== DOCUMENT PASSAGE ==
Copyright Infringement in Second Life; Mob Gathers

Second Life is getting more real every week. The recent release of a program called CopyBot, which allows a user to copy any object in Second Life, has caused some controversy. In-world merchants whose livelihoods depend on being able to sell their goods are incensed. Their only recourse may be to the Digital Millennium Copyright Act (DMCA) in the real world. Baba Yamamoto, part of the group that created CopyBot, had this to say:
"It's not that the code is some kind of exploit," Yamamoto said. "It deals with legitimate client data that every client receives, but it takes that data and converts it to a packet and sends it back to the servers, duplicating the appearance of objects and avatars. It acts like an import/export tool."
I think this demonstrates how fluid notions of property are going to become. There are essentially zero variable costs of production of a digital good. You're dealing with intangible bits of information that can be copied at zero cost. In addition, copying a virtual Dell computer doesn't deprive Dell of one Dell computer, as it would in the real world.
===
== PROVIDED INFORMATION ==
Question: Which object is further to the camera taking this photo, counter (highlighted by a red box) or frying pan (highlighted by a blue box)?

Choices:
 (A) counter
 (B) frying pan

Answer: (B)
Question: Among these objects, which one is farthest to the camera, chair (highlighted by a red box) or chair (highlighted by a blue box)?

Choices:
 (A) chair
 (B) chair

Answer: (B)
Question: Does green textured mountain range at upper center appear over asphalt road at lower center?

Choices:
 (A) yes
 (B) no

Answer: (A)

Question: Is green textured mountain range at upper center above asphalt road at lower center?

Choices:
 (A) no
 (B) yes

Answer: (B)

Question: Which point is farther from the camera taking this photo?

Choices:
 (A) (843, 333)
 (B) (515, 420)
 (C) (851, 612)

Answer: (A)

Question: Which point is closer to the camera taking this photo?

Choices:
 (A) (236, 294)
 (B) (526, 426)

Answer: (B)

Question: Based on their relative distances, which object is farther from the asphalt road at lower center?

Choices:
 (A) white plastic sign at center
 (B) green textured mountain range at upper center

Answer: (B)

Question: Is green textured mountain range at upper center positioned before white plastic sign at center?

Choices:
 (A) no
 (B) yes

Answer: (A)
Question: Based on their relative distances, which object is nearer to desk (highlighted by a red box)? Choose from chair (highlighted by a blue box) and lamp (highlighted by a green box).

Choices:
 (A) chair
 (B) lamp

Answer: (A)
===
== PROVIDED INFORMATION ==
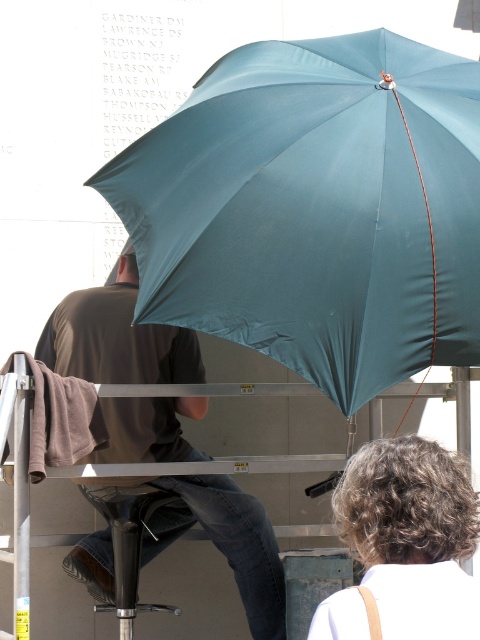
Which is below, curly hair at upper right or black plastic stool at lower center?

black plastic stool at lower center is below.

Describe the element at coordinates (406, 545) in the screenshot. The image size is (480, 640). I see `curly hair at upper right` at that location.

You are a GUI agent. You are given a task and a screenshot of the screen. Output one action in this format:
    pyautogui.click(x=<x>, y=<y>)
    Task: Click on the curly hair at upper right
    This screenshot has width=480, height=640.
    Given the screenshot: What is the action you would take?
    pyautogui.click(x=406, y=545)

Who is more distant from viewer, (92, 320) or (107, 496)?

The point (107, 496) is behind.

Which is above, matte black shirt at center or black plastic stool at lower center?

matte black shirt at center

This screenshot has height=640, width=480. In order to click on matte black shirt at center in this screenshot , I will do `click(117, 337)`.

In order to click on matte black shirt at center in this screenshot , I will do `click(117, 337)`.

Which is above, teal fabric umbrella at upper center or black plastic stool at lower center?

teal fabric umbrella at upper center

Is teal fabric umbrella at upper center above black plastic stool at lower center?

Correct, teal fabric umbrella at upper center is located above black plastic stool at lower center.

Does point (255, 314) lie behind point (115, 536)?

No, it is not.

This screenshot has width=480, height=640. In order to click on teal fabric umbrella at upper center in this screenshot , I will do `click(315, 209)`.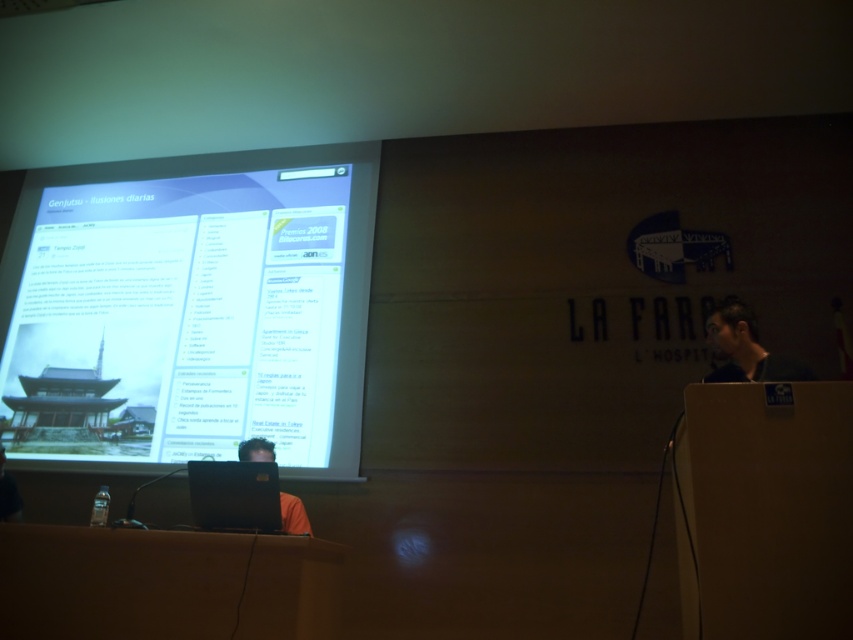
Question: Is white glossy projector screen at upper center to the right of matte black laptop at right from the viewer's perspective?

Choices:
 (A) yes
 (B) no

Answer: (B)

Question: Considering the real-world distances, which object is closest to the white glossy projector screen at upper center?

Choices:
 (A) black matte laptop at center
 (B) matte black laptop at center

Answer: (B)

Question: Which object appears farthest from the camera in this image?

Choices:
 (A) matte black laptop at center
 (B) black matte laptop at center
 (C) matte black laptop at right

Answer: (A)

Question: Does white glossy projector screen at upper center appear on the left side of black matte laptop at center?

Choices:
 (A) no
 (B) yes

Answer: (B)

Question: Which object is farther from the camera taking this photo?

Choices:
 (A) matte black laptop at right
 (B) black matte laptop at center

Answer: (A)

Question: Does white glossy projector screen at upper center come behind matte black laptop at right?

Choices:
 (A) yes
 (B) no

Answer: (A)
===
== PROVIDED INFORMATION ==
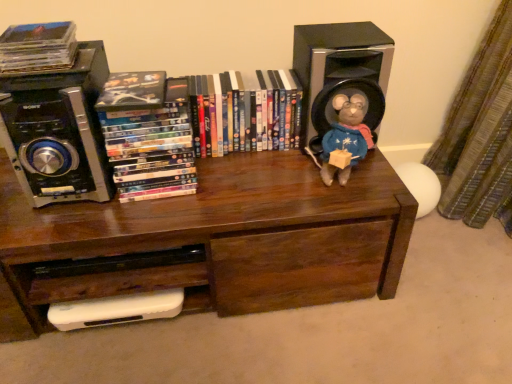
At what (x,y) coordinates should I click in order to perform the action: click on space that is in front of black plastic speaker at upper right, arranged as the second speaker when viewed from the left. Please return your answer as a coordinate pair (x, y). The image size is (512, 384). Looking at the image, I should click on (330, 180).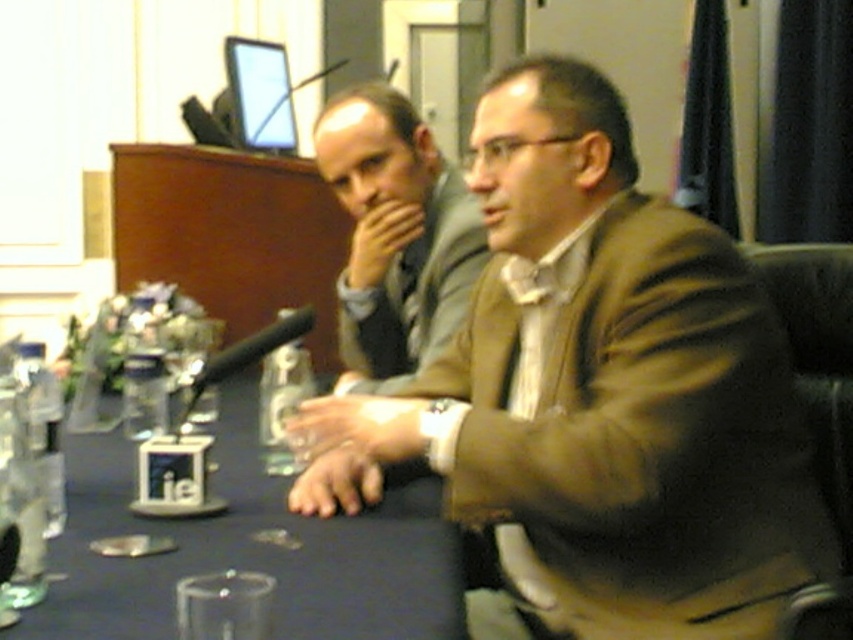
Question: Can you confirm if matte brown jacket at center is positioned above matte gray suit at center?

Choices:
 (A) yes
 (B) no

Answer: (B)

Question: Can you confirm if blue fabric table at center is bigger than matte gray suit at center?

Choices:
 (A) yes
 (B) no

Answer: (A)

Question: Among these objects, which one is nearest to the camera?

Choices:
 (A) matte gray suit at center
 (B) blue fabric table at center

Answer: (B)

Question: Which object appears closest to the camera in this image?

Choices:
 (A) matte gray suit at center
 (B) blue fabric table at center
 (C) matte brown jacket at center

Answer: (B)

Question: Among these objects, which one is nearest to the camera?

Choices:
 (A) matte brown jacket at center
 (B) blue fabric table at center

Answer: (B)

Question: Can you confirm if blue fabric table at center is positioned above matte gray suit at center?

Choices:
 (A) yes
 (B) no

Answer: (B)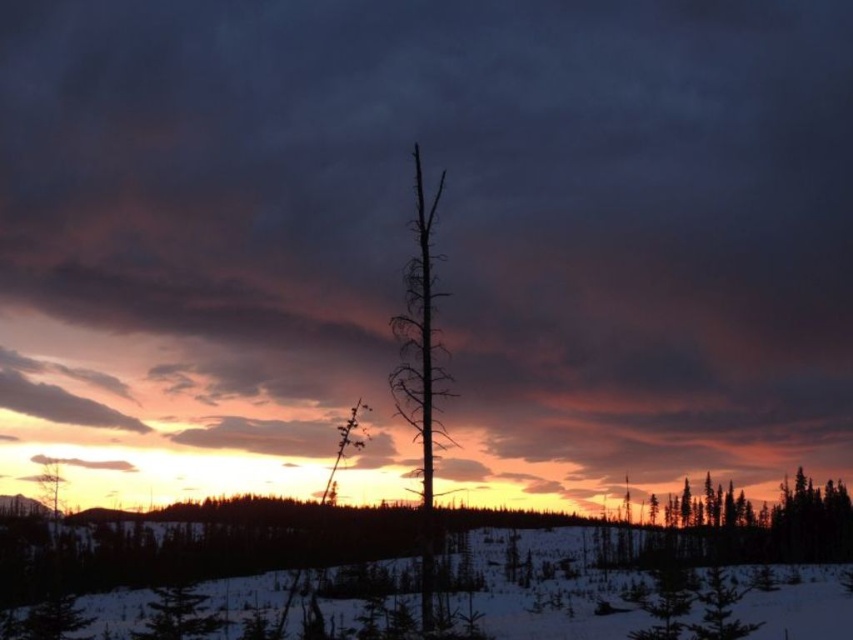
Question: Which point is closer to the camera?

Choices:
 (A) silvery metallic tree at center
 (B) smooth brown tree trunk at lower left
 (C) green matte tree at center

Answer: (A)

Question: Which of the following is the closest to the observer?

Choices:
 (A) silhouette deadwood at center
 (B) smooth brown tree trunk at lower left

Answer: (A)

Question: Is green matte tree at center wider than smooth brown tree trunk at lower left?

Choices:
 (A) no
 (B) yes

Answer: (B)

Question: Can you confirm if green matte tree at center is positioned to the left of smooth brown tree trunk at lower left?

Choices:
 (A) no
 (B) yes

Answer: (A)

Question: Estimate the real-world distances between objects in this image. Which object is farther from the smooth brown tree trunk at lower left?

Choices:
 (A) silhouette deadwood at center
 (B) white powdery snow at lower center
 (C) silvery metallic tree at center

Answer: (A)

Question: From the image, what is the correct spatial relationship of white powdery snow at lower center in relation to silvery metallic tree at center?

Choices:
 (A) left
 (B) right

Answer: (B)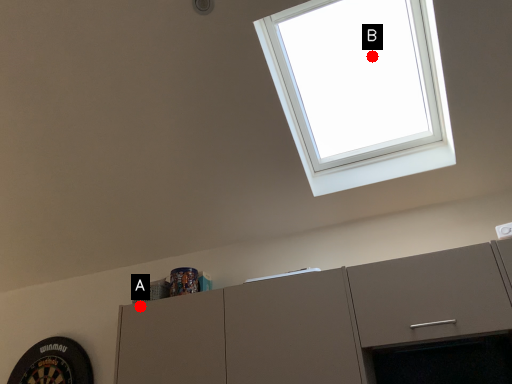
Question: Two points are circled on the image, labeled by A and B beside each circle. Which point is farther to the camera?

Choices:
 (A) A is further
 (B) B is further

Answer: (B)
===
- _PROBLEM TO SOLVE_
Please resume the text on copyright infringement in Second Life after its final sentence. You won't need the data.

- _OUTPUT FOR THIS EXERCISE_
These arguments are similar to the ones revolving around filesharing mp3s except here the "victim" isn't a big corporation, but mostly individual merchants. Second Life is going to be an interesting testing ground for these new ideas to evolve since it has such a vibrant in-world economy with highly invested users.

So invested that a mob of users swarmed a CopyBot vendor, shouting that she was ruining their Second Life. One user even decided to put up $3582 to buy out the would-be vendor's property in Second Life.